What needs to be done = Copy out, from the data, each line containing the string "podlahy".

Records shown =

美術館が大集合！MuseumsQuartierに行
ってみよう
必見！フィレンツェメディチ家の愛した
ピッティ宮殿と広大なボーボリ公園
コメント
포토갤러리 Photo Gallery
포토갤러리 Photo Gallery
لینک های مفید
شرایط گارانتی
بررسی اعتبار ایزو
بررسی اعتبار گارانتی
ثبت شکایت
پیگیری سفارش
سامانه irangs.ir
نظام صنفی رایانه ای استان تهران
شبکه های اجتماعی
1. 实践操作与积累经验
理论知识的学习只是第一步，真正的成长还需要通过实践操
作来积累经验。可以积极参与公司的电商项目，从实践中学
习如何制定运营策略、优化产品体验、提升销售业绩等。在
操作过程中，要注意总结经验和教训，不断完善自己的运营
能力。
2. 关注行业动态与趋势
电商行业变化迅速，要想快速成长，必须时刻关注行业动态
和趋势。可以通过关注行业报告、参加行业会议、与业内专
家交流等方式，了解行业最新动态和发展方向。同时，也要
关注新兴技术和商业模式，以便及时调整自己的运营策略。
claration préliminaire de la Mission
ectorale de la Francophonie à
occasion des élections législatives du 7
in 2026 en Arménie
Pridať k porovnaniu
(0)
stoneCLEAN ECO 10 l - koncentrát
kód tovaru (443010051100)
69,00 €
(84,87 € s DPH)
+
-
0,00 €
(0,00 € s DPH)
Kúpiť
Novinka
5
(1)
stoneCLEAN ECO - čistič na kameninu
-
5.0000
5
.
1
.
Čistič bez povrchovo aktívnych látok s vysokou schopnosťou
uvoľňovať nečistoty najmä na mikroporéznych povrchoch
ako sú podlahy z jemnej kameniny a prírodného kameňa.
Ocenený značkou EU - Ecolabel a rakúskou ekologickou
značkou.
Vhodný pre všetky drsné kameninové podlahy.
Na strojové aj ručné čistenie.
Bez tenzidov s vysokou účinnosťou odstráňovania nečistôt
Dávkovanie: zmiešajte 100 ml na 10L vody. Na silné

The answer =
ako sú podlahy z jemnej kameniny a prírodného kameňa.
Vhodný pre všetky drsné kameninové podlahy.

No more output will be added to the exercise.